Nous venons de voir la première lettre d’Augustin contre le schisme de Donat. Voici son premier ouvrage contre ce schisme ; il est de 393 : c’est un psaume en prose composé d’autant de strophes qu’il y a de lettres dans l’alphabet[5] ; chaque strophe renferme douze versets. Cet abécédaire, fait pour être chanté, destiné à la multitude des fidèles, est un résumé des erreurs des donatistes, de leur histoire, de leurs diverses condamnations, et des raisons les plus frappantes pour mettre la foule des catholiques en garde contre le schisme. Il est net, simple et précis. Le verset : « Ô vous tous qui mettez votre joie dans la paix, jugez de la vérité, » revient à la suite de chaque strophe. Le chant se termine par une prosopopée : c’est l’Église elle-même qui s’adresse aux donatistes en termes graves et touchants.

Le livre contre Adimante, le célèbre disciple de Manès, composé en 393, conciliait les prétendues contradictions que les manichéens croyaient trouver entre l’Ancien et le Nouveau Testament. Moïse dit dans la Genèse que Dieu créa le ciel, la terre et la lumière ; l’Évangile dit que le monde a été fait par le Verbe qui est Jésus-Christ. Augustin répond que tout chrétien, en lisant la Genèse, reconnaît dans le Dieu créateur l’être infini subsistant en trois personnes dont la seconde a été le sauveur des hommes. Moïse nous montre Dieu se reposant après la création du monde, et, d’après les paroles de Jésus-Christ dans l’Évangile, le père agit sans cesse. Augustin répond que le repos dont il est question dans la Genèse marque seulement la fin de la création, et qu’il n’exclut pas l’action par laquelle Dieu conserve et gouverne continuellement le monde. D’après la Genèse, l’homme est fait à l’image de Dieu, et nous lisons dans l’Évangile ces mots adressés aux Juifs : Vous êtes les enfants du démon[6]. Augustin répond que l’imitation nous rend comme les enfants de ceux que nous prenons pour modèles, et que l’enseignement nous pétrit à l’image du maître que nous écoutons. Quant à l’apparente contradiction entre les préceptes évangéliques de résignation et de pardon et les prescriptions judaïques : œil pour œil, dent pour dent, Augustin fait observer que Jésus-Christ ne blâmait pas la loi du talion, mais seulement la fausse tradition des scribes et des pharisiens qui en permettaient à chacun l’exécution, laquelle devait être réservée aux magistrats : l’Évangile, qui ordonne à tous les hommes le pardon des injures, ne défend pas aux magistrats d’en punir les auteurs. Pour ce qui est du divorce, le Sauveur disait aux Juifs : « C’est à cause de la dureté de votre cœur que Moïse vous a permis de renvoyer vos femmes. » L’autorisation du divorce chez les Hébreux affranchissait de toute peine temporelle, et voilà tout : le divorce en lui-même n’en restait pas moins un mal. L’usure était permise aux enfants d’Israël dans leurs rapports avec les étrangers, pour que les Juifs cupides ne dépouillassent pas leurs frères : la législation mosaïque tolérait de moindres maux en vue d’épargner des maux plus grands. Ce qui, aux yeux des manichéens, impliquait contradiction avec l’Évangile n’était qu’imperfection.

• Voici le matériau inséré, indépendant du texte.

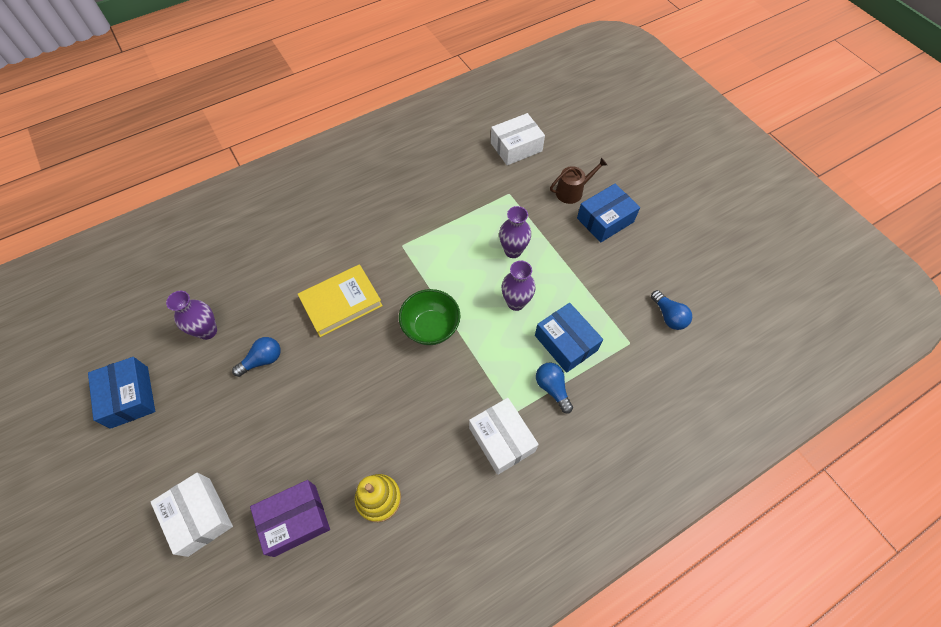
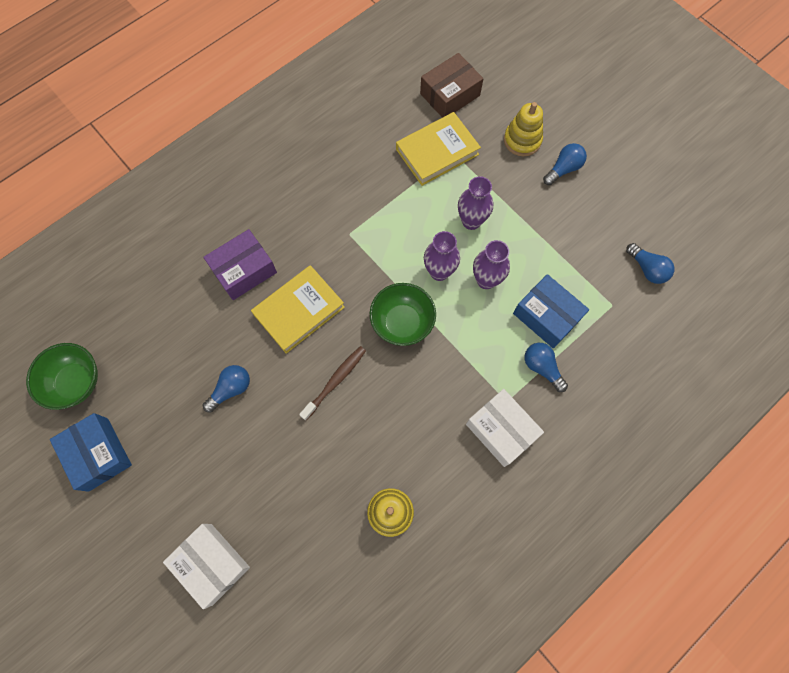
camera: 10 degrees left, 10 degrees up
purple vase [166,291,217,340] -> purple vase moved to [424,231,460,281]
purple box [250,480,330,557] -> purple box moved to [203,229,277,300]
white box [491,113,545,165] -> brown box [420,53,483,118]
brown watering can [550,158,607,204] -> yellow stacking toy [504,102,543,156]
blue box [577,184,640,243] -> blue light bulb [543,143,587,185]
none -> green bowl [26,343,98,410]
none -> brown toothbrush [299,346,366,421]
none -> yellow book [396,112,481,186]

Le livre contre Adimante fut bientôt suivi des deux livres du Sermon sur la montagne. C’est un commentaire de ce discours du Sauveur où l’on entend le ciel lui-même révéler à la terre une morale d’une pureté, d’une perfection jusque-là inconnues.

Le concile général de toute l’Afrique, qui s’ouvrit à Hippone dans la basilique de la Paix, le 8 octobre 393, sous la présidence d’Aurèle, évêque de Carthage, fut pour Augustin une occasion solennelle de plaider la cause catholique. Tous les primats des diverses provinces africaines étaient présents. Ainsi que nous l’avons déjà remarqué, nul prêtre en Afrique, avant Augustin, n’avait eu le droit de prêcher devant un évêque. Dans ce concile d’Hippone, Augustin reçut l’ordre glorieux de prononcer un discours sur la foi et le symbole ; ce discours devint plus tard un livre que nous avons encore[7]. C’est une belle explication de tous les articles du symbole ; à mesure que l’orateur catholique traite des points sur lesquels les manichéens ont erré, il signale leurs doctrines et fait voir tout leur néant, car il ne fallait laisser au manichéisme ni paix ni trêve. L’autorité d’Augustin, simple prêtre, fut grande dans cette assemblée d’évêques : l’Église d’Afrique put apprendre dès ce moment quel puissant secours la Providence venait d’envoyer à la vérité chrétienne, poursuivie, méconnue ou mutilée de tant de façons. Le, temps nous a conservé peu de choses des actes du concile d’Hippone ; par une des décisions de ce concile, l’évêque de Carthage devait chaque année annoncer aux primats des diverses provinces d’Afrique le jour de la célébration de la Pâque. On fut amené à prendre cette décision par l’erreur de l’Église de Stèfe, dans la partie la plus orientale de la Mauritanie, qui avait célébré la solennité pascale hors de son jour. Le décret du concile d’Hippone devait établir plus d’unité dans le culte catholique. La vénérable assemblée décida aussi qu’on tiendrait tous les ans un concile d’Afrique, tantôt à Carthage, tantôt ailleurs. Des règlements importants pour la discipline sortirent du concile d’Hippone. L’abus des festins autour des tombeaux des martyrs et pour le soulagement des morts, abus signalé par Augustin à la piété vigilante de l’évêque de Carthage, ne fut pas oublié sans doute[8].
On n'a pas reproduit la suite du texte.